══ Records for processing ══
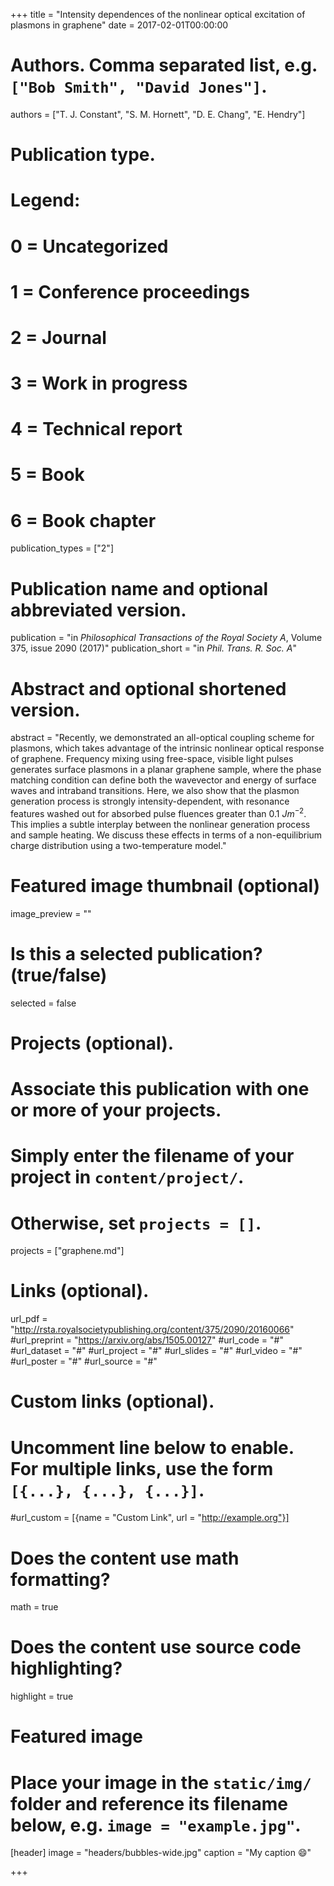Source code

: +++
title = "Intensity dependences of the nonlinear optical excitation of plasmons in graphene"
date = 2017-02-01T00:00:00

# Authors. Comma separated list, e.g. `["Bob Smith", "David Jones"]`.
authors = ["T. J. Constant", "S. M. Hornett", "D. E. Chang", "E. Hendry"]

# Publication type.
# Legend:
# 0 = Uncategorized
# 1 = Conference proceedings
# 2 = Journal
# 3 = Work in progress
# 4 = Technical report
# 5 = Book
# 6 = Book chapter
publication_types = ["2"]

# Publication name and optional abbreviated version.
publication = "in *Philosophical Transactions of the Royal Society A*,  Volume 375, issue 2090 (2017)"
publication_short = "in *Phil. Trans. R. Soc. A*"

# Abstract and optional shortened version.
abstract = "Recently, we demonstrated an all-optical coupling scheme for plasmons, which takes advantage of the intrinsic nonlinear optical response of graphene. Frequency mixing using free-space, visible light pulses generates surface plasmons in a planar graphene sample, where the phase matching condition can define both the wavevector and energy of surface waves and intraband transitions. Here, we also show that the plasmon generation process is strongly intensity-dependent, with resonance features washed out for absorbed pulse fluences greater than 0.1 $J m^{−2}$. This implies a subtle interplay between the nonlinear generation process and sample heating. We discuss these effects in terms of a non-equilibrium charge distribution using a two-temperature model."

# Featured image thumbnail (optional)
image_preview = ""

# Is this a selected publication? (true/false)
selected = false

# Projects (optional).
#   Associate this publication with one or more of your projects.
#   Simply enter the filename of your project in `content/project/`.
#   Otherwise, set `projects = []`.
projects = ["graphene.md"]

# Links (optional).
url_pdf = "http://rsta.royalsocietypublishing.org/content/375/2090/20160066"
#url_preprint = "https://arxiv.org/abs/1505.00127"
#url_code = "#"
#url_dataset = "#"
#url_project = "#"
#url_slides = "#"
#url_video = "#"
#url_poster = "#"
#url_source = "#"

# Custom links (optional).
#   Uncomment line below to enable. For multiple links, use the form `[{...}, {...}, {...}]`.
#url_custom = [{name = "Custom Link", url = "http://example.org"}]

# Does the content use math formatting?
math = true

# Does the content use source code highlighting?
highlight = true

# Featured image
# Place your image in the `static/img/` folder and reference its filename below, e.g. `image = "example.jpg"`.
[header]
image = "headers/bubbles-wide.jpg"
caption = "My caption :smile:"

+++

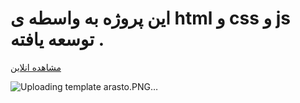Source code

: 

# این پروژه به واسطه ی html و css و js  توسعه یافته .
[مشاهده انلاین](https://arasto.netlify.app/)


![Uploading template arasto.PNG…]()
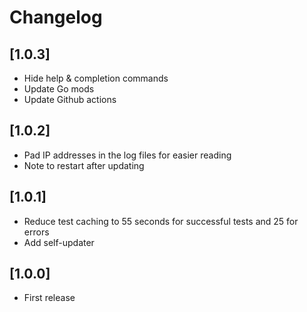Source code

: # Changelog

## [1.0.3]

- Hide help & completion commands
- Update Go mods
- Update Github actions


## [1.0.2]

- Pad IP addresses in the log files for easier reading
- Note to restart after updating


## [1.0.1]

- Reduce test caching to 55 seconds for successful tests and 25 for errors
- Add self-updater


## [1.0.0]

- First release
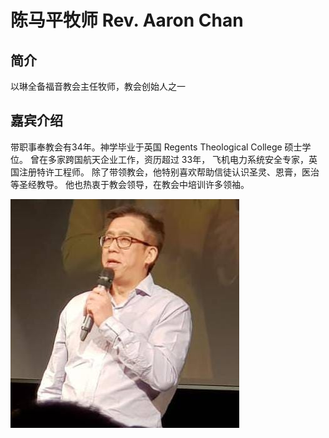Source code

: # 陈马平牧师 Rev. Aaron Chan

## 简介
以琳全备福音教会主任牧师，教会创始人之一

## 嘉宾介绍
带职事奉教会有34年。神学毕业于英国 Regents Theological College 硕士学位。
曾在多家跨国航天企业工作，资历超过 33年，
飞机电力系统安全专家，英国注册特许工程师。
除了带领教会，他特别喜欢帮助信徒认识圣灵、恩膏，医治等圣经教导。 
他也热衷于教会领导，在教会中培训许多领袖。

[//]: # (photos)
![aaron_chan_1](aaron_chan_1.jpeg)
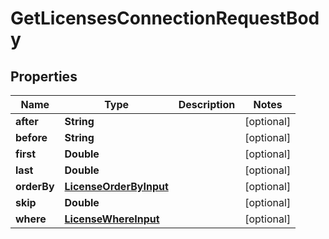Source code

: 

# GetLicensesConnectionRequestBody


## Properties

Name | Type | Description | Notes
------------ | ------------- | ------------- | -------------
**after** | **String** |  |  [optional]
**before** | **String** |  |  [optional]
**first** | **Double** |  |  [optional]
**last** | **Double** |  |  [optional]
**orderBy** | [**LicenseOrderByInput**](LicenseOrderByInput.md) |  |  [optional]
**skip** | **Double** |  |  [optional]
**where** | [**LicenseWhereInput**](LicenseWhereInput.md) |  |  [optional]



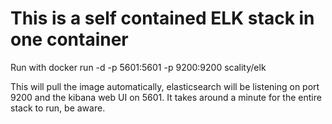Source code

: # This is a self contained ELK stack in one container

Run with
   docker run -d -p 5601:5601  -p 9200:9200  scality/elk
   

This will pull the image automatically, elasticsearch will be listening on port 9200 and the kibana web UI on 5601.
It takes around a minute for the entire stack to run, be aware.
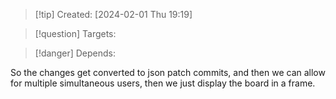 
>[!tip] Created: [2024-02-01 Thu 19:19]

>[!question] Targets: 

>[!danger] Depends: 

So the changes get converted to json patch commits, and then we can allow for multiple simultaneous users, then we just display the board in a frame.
═══
══ Records for processing ══
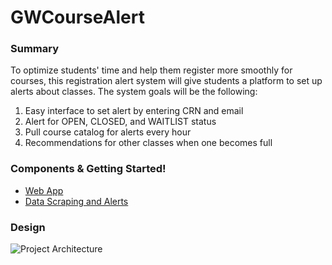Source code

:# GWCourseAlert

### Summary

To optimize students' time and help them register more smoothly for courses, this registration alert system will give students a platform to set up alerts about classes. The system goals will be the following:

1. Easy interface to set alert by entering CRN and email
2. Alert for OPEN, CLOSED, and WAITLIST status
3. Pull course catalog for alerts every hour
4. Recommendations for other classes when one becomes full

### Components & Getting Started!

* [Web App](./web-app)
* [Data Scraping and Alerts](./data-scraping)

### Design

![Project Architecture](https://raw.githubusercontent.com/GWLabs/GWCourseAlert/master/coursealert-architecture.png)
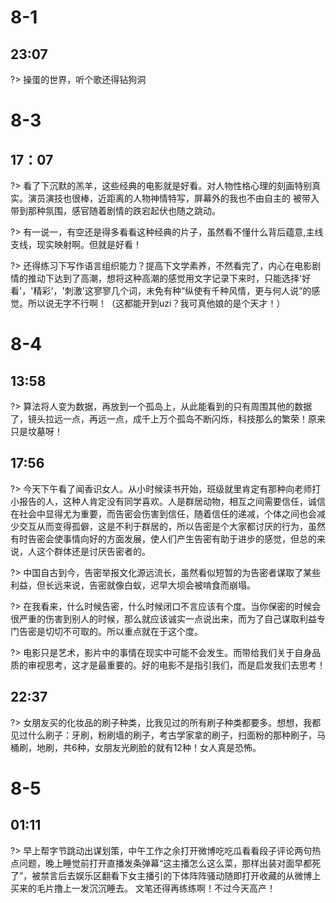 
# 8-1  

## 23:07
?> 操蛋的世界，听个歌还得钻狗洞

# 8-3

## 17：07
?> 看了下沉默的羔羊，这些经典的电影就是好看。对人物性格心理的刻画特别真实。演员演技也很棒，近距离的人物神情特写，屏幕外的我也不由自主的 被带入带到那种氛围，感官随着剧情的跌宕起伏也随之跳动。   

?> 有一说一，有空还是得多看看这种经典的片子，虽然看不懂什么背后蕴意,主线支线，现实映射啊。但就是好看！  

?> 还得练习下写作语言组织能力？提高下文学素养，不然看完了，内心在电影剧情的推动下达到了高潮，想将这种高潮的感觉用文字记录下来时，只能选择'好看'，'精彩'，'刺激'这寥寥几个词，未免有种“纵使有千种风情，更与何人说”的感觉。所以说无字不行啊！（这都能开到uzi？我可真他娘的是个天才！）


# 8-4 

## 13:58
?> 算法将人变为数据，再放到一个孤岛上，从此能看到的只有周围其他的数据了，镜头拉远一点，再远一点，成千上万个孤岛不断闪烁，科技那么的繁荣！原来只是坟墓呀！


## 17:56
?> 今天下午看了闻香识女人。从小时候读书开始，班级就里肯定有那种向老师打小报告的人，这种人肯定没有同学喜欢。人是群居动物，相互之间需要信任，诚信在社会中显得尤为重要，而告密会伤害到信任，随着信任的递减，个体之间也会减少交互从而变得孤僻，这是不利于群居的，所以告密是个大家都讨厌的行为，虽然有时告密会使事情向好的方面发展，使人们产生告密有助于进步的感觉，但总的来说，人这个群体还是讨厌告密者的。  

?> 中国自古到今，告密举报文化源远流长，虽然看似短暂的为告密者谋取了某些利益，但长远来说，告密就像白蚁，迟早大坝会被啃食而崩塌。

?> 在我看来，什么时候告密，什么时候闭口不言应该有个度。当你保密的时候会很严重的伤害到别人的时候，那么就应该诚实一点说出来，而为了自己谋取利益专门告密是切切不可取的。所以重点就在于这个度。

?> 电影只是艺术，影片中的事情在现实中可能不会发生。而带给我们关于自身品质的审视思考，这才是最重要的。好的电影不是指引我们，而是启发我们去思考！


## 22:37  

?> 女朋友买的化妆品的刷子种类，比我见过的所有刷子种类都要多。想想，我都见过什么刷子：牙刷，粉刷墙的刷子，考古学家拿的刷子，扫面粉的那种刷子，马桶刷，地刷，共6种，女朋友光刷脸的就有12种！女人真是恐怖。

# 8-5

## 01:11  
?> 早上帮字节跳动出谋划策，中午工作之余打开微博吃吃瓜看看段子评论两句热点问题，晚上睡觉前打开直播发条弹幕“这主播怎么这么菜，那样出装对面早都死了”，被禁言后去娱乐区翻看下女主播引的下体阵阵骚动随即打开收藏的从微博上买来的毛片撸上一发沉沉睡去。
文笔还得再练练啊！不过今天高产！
═══
## [Task directions]
Report every line of the data in which "below" appears.

## [Exercise response]
#   Uncomment line below to enable. For multiple links, use the form `[{...}, {...}, {...}]`.
# Place your image in the `static/img/` folder and reference its filename below, e.g. `image = "example.jpg"`.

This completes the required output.